This work addresses the challenge of achieving transparency in multivariate time series classification, where discriminative signals are often sparse, heterogeneous, and easily obscured by noise. To this end, the authors propose an interpretable classification framework grounded in a Mixture-of-Experts architecture. By leveraging multi-view local representation learning and an anchor-based routing mechanism, the model decomposes predictions into an additive composition of input segments, thereby enabling ante-hoc interpretability. Geometric orthogonality constraints are introduced to minimize redundancy among expert representations and encourage specialization toward distinct discriminative patterns. Additionally, an uncertainty-aware reliability gating mechanism dynamically suppresses noisy inputs. Experimental results demonstrate that the proposed method achieves state-of-the-art classification performance while providing high-fidelity, traceable decision explanations across multiple real-world and synthetic datasets.

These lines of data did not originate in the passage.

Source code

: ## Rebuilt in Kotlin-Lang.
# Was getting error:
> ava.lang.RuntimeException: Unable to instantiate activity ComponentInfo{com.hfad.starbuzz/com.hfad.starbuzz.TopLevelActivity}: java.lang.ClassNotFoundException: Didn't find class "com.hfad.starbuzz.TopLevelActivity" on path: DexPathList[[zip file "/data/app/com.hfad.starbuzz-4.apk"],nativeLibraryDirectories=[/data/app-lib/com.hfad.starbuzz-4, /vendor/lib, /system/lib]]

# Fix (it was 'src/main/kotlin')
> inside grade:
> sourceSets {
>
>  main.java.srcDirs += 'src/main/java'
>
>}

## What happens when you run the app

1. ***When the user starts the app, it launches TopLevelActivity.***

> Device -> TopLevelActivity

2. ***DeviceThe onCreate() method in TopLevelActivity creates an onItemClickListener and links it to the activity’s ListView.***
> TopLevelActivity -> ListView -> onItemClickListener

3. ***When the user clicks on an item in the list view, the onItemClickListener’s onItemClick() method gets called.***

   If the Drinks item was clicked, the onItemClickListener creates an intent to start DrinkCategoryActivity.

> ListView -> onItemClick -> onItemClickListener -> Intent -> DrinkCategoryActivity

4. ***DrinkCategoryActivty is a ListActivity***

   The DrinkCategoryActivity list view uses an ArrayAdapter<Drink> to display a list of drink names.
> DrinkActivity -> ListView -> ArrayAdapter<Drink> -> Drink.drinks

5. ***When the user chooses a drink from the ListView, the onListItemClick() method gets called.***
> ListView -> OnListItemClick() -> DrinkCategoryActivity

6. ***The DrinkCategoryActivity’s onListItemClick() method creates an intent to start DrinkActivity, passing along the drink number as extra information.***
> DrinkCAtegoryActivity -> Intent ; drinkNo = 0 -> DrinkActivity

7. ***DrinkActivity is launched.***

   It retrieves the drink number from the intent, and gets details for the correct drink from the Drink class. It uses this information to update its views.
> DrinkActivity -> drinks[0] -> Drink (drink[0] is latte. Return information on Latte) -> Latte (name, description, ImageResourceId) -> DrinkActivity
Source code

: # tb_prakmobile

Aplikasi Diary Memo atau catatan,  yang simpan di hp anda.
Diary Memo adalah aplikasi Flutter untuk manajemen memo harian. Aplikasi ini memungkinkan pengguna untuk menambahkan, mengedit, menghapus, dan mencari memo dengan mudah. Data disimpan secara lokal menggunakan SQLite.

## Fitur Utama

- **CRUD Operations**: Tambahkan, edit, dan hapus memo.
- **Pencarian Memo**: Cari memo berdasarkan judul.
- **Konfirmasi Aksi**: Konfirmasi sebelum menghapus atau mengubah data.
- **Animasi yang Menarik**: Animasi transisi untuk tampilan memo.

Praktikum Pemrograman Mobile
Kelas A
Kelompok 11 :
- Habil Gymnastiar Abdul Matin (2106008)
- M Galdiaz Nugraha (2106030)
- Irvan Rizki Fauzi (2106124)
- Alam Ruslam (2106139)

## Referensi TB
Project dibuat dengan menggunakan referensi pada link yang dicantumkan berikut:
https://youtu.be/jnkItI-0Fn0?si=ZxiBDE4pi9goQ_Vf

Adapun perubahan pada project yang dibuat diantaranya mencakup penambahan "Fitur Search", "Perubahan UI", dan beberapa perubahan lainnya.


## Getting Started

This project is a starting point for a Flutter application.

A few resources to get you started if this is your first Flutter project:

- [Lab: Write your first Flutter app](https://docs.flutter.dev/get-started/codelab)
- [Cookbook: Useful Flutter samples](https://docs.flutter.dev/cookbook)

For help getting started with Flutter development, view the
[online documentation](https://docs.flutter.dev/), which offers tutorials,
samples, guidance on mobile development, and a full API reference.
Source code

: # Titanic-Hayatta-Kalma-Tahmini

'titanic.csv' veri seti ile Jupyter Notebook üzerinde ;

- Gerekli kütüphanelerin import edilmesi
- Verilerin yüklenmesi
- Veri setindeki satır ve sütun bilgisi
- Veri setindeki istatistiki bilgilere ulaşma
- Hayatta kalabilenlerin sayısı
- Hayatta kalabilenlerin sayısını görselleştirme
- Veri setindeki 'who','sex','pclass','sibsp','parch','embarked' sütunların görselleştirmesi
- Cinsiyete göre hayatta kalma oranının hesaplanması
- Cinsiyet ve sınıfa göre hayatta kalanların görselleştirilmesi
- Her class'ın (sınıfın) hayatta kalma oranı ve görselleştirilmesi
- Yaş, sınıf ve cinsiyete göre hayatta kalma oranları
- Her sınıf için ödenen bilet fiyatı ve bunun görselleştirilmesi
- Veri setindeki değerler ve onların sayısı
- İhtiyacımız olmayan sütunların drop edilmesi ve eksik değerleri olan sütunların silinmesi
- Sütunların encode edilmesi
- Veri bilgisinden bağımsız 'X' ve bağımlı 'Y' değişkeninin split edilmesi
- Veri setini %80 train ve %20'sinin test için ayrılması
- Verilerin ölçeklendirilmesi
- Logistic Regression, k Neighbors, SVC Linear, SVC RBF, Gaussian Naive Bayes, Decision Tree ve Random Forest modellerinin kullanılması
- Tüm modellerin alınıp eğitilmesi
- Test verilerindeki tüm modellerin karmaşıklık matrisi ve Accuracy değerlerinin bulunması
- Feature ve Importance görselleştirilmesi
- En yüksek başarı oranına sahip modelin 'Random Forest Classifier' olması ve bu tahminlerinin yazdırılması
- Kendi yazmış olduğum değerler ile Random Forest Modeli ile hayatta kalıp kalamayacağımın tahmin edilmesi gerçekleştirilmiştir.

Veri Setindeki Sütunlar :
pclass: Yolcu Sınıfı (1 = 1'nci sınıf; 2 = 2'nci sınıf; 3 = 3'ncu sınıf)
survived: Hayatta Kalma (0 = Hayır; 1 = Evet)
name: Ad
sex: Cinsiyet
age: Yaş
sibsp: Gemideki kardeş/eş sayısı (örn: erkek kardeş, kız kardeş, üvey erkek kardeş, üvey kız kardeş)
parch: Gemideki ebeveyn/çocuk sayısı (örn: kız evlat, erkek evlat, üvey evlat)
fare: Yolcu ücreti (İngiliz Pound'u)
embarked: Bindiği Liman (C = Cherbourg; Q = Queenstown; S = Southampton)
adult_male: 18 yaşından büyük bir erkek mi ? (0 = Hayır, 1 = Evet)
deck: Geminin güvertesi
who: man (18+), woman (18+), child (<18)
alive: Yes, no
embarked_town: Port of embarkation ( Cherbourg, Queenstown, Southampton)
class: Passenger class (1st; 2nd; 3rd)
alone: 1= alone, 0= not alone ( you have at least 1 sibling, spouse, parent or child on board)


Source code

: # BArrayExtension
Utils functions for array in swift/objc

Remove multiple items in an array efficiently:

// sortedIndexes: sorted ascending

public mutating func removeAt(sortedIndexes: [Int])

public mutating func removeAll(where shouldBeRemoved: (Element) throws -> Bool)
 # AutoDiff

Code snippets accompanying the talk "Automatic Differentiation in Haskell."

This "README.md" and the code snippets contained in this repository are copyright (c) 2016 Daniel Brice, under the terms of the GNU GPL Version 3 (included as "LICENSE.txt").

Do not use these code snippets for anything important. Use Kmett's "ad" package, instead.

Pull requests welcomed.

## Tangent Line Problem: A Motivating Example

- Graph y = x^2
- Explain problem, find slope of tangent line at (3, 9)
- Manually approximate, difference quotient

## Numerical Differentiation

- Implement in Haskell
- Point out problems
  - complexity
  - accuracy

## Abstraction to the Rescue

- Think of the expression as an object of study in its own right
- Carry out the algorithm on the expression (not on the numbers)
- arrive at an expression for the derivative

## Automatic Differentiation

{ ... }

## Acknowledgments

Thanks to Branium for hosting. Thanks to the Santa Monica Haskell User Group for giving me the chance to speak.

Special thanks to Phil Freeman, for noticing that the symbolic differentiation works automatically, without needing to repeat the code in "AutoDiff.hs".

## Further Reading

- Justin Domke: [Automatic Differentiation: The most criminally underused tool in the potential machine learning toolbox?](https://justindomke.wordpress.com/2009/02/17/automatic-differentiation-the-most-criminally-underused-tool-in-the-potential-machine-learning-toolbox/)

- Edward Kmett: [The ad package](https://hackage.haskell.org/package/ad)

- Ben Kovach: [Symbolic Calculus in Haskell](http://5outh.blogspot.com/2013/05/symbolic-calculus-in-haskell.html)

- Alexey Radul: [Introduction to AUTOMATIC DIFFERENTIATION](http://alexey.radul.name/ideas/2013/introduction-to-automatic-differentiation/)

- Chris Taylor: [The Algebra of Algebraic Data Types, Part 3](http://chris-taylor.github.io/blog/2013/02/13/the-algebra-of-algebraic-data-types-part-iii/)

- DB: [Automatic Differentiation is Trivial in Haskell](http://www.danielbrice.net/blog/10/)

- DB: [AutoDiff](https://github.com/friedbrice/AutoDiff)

Multivariate time series classification (MTSC) is pivotal in high-stakes domains, such as clinical diagnosis and industrial fault detection, where safe deployment necessitates transparent decision-making. However, isolating the temporal segments that drive model predictions is challenging because discriminative signals in real-world time series are typically sparse, heterogeneous, and heavily obscured by background noise. This paper, therefore, proposes AnchorMoE, an interpretable-by-construction classification framework. Built upon a Mixture-of-Experts (MoE) architecture, AnchorMoE encodes multi-view representations of local patches and routes them to specialized experts, ensuring that the final prediction is formulated as an exact additive decomposition over the input segments, facilitating ante-hoc transparency rather than relying on post-hoc estimations. To maintain the reliability of this decomposition under sparse signal distributions, we introduce a geometric orthogonality constraint that penalizes representational redundancy, compelling distinct experts to specialize in heterogeneous predictive patterns. Furthermore, an uncertainty-aware reliability gate is designed to dynamically calibrate the contribution of each segment, effectively suppressing residual background noise. Extensive experiments on real-world and synthetic benchmarks demonstrate that AnchorMoE achieves highly competitive classification performance while faithfully grounding its decisions in the raw time series.